Written by Leader , Contributor

The Green Grid, the IT industry's alliance for environmental thinking, is not off to a good start. It's hard to put a convincing spin for new awareness when the first news is that Intel and AMD are bickering. AMD says Intel was invited but never replied; Intel says it was never invited. Like we care. Are you guys serious about this, or what?

To answer that question, let's see how much input there is from outside America — where most of the US IT industry's output goes and where most of the environment actually is.

That didn't take long.

Now, let's look at how much non-industry independent expertise is involved. There's support from the US Government's Environmental Protection Agency — an organisation which said this week that "The Bush Administration has an unparalleled financial, international and domestic commitment to the reduction of greenhouse gas emissions." No need to say how that looks from this side of the Atlantic. And there are warm words too from the Alliance to Save Energy, a Washington-based group initially co-chaired by Henry Kissinger, whose funding comes from among others BP, Dow Chemical, Pacific Gas and Electricity, and, oh yes, AMD. Feeling green yet?

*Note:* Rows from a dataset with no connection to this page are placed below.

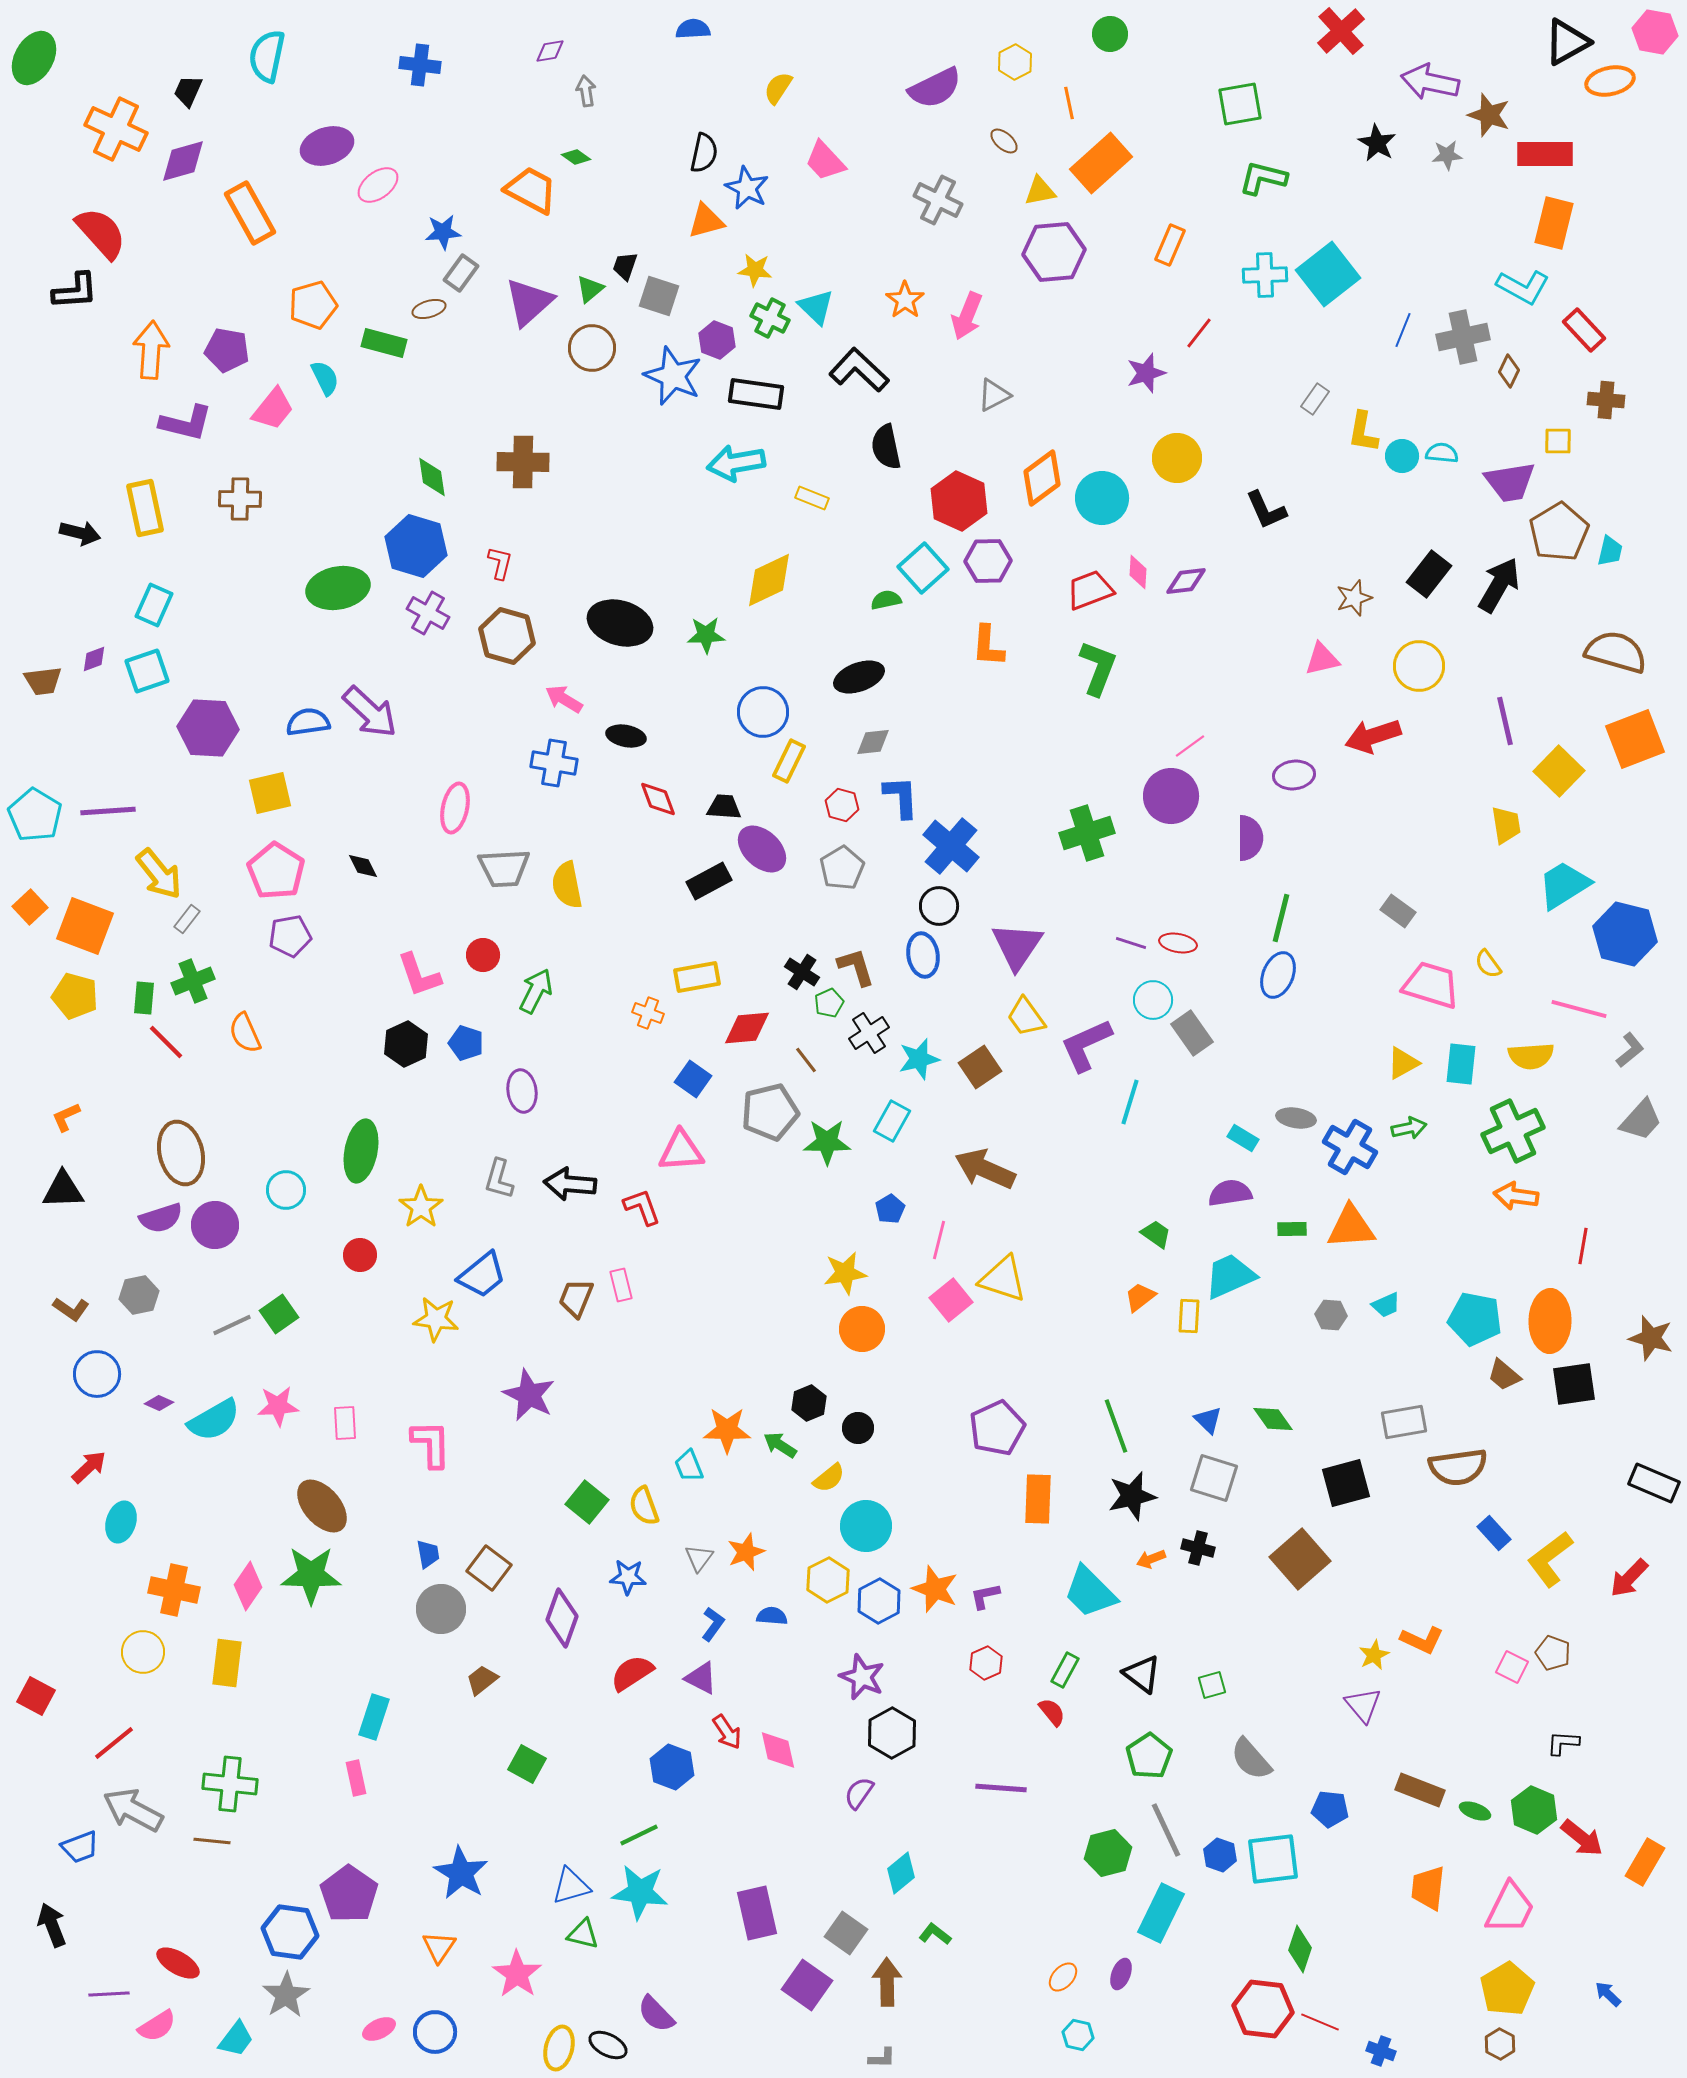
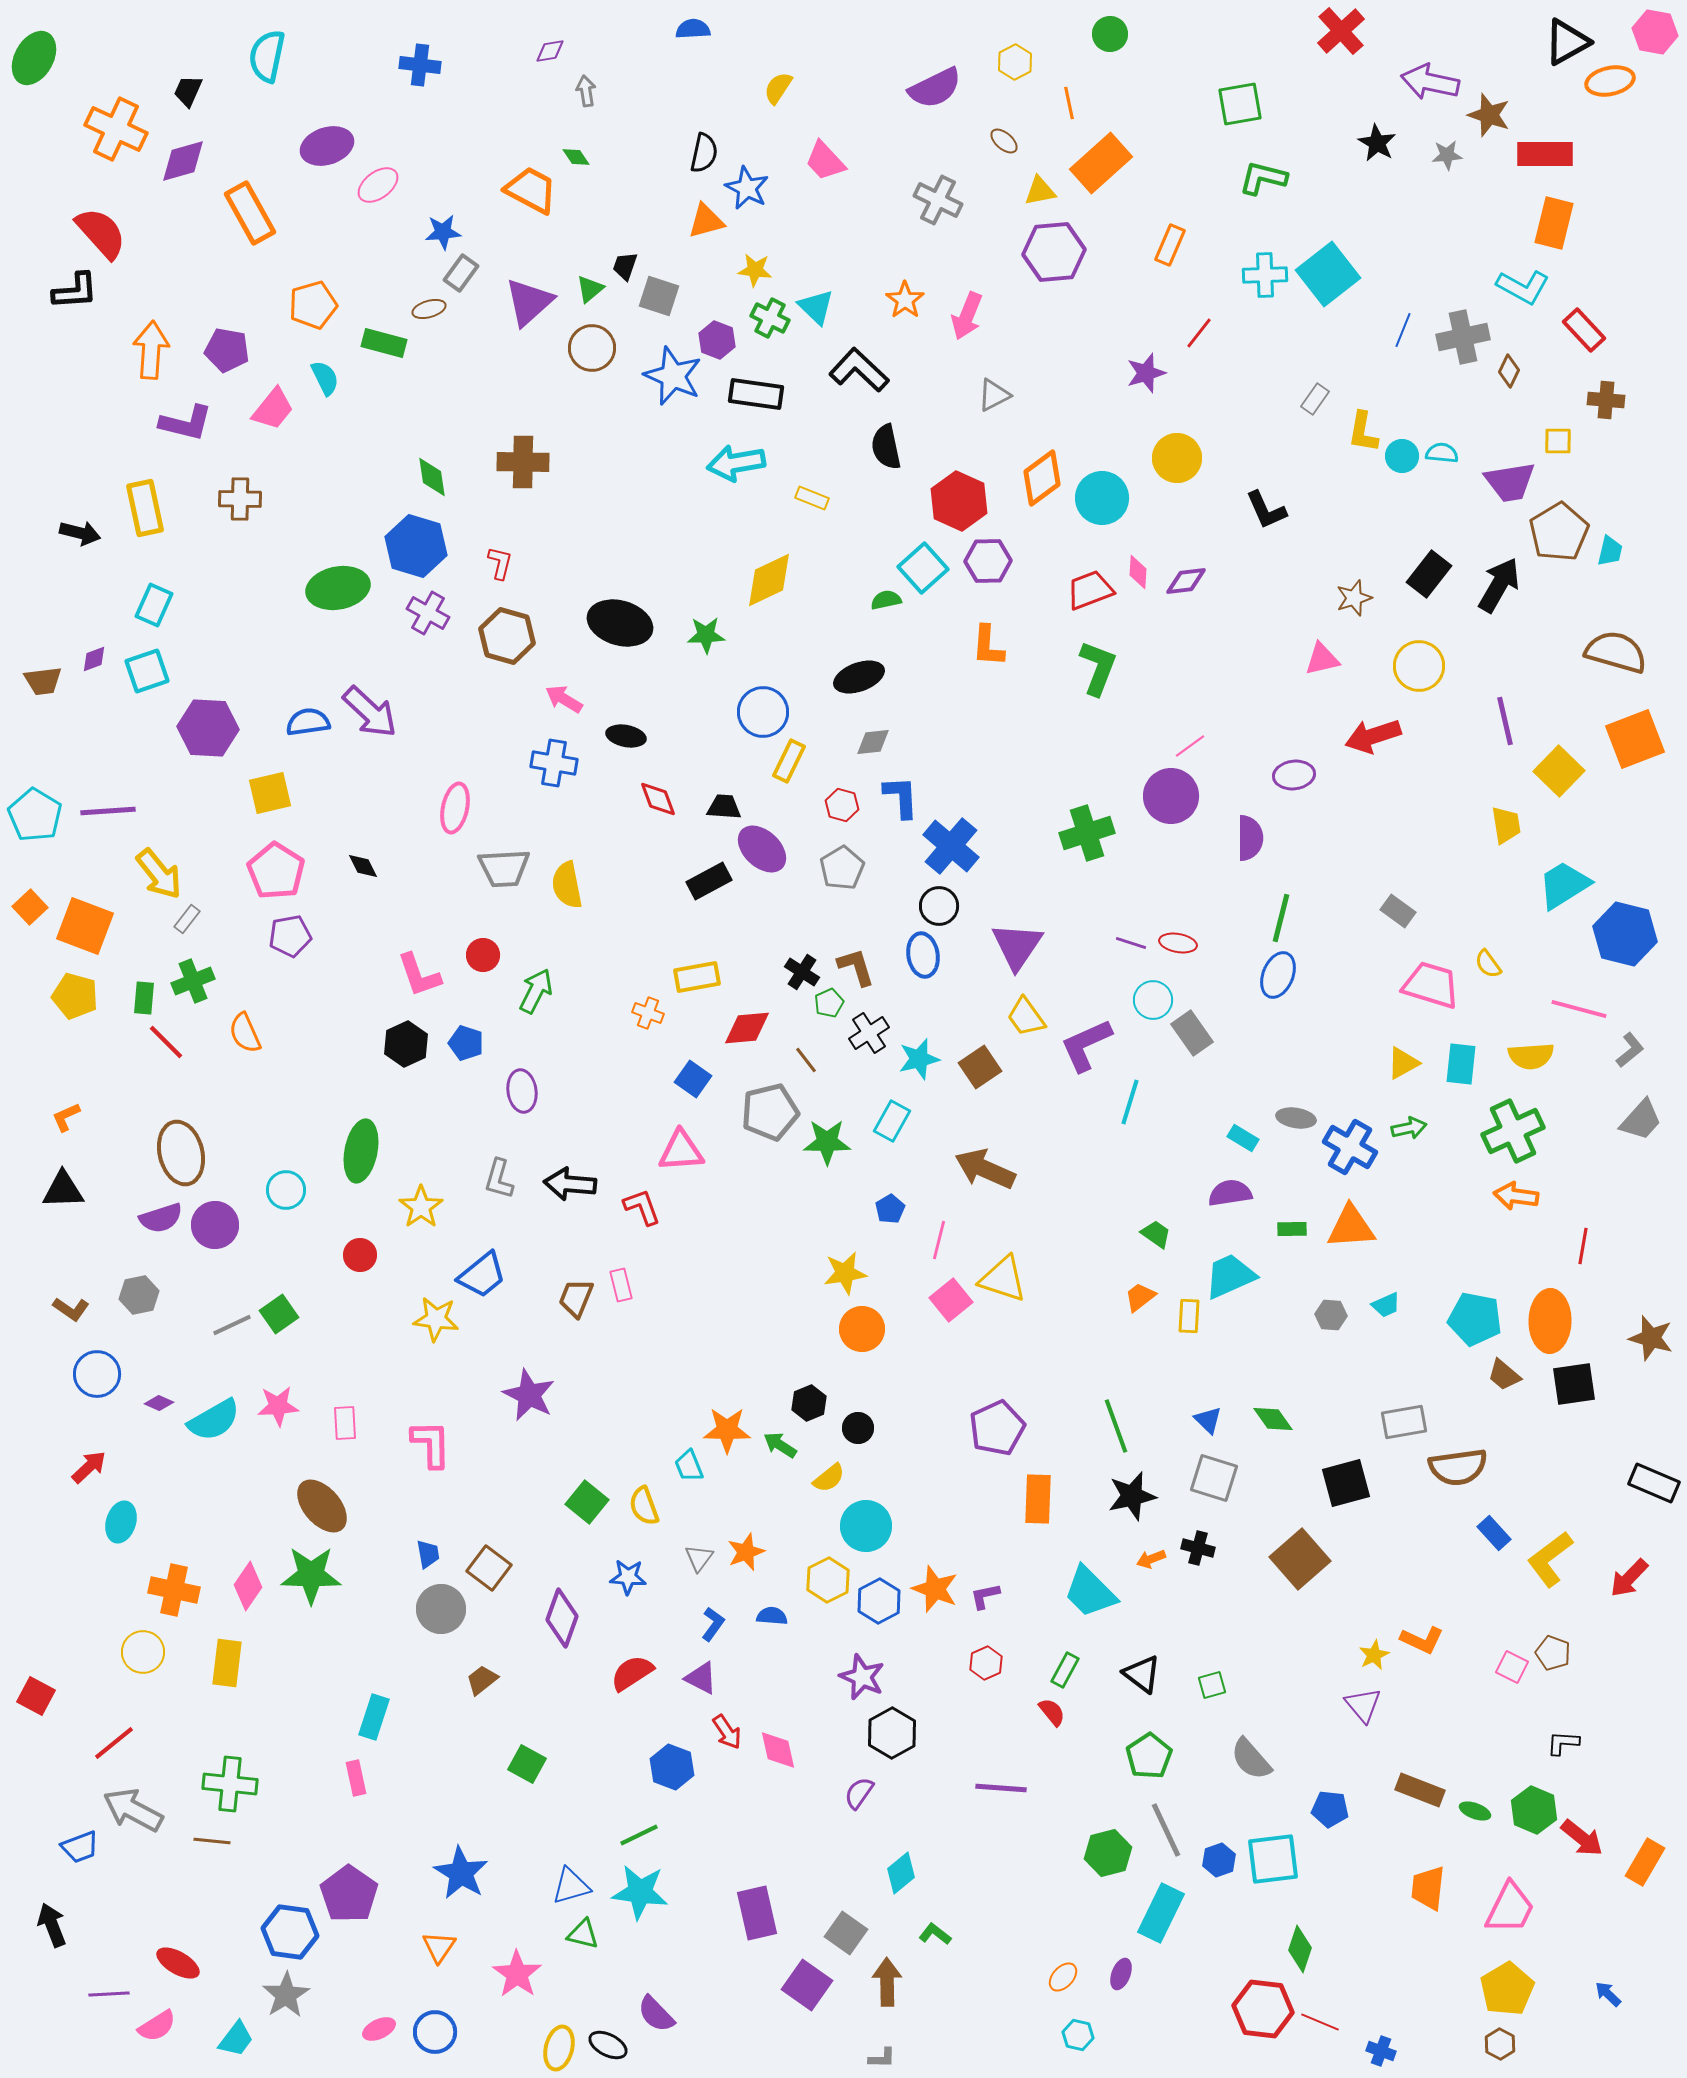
green diamond at (576, 157): rotated 20 degrees clockwise
blue hexagon at (1220, 1855): moved 1 px left, 5 px down; rotated 20 degrees clockwise
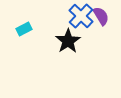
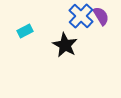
cyan rectangle: moved 1 px right, 2 px down
black star: moved 3 px left, 4 px down; rotated 10 degrees counterclockwise
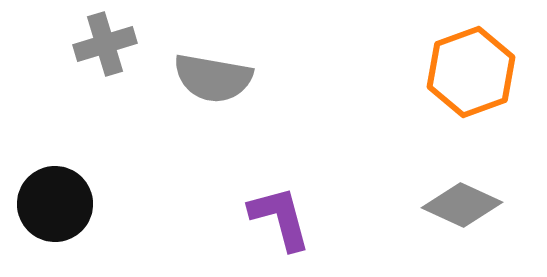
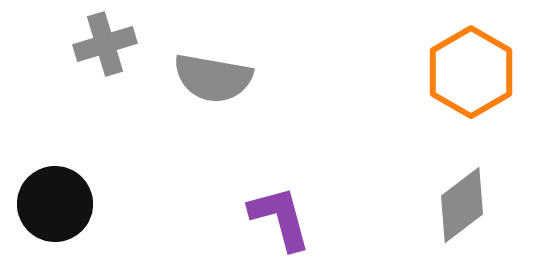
orange hexagon: rotated 10 degrees counterclockwise
gray diamond: rotated 62 degrees counterclockwise
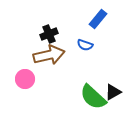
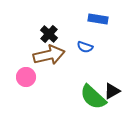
blue rectangle: rotated 60 degrees clockwise
black cross: rotated 24 degrees counterclockwise
blue semicircle: moved 2 px down
pink circle: moved 1 px right, 2 px up
black triangle: moved 1 px left, 1 px up
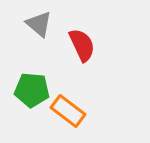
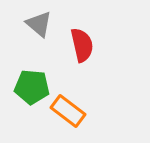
red semicircle: rotated 12 degrees clockwise
green pentagon: moved 3 px up
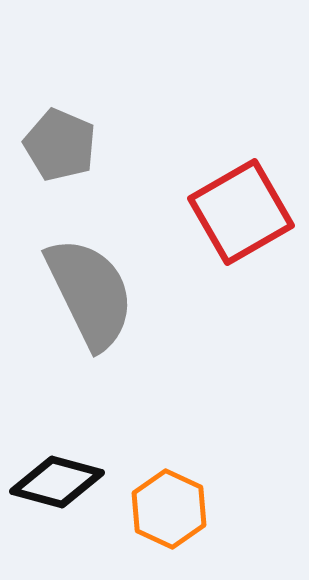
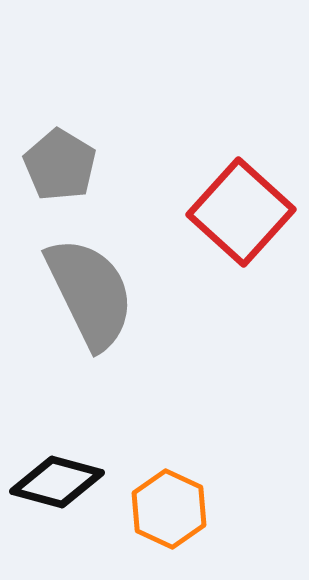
gray pentagon: moved 20 px down; rotated 8 degrees clockwise
red square: rotated 18 degrees counterclockwise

There is nothing wrong in working with industry to improve efficiency, to aim for minimal impact computing and awareness of the many environmental effects that IT has. And whatever happens in the future, we will need an effective and profitable IT sector that is fully integrated with a workable economy, as well as fully aware of the implications of its actions.

But the sector itself cannot be the sole arbiter of how that works. Industry is there to maximise value for its shareholders, which means getting us to consume as much as we can. Industry thinks in 90-day cycles, with no more concept of the next ninety years than a mayfly knows of Christmas. Industry, in short, cannot do the job of the Green Grid. To put it another way: whatever the Green Grid is there to do, it cannot be what it claims.

An effective and trustworthy alliance for environmentally sensible computing would include independent voices from research and academe around the world. It would be capable of soberly trading off the commercial imperatives of its industry members with the environmental concerns of the scientists, and giving us guidelines with more dimensions than cash efficiency.

For now, that alliance does not exist. While there may be many good intentions behind the Green Grid, they will be wasted while the organisation looks like a front for American industry doing what American industry always does. Whatever the hell it likes.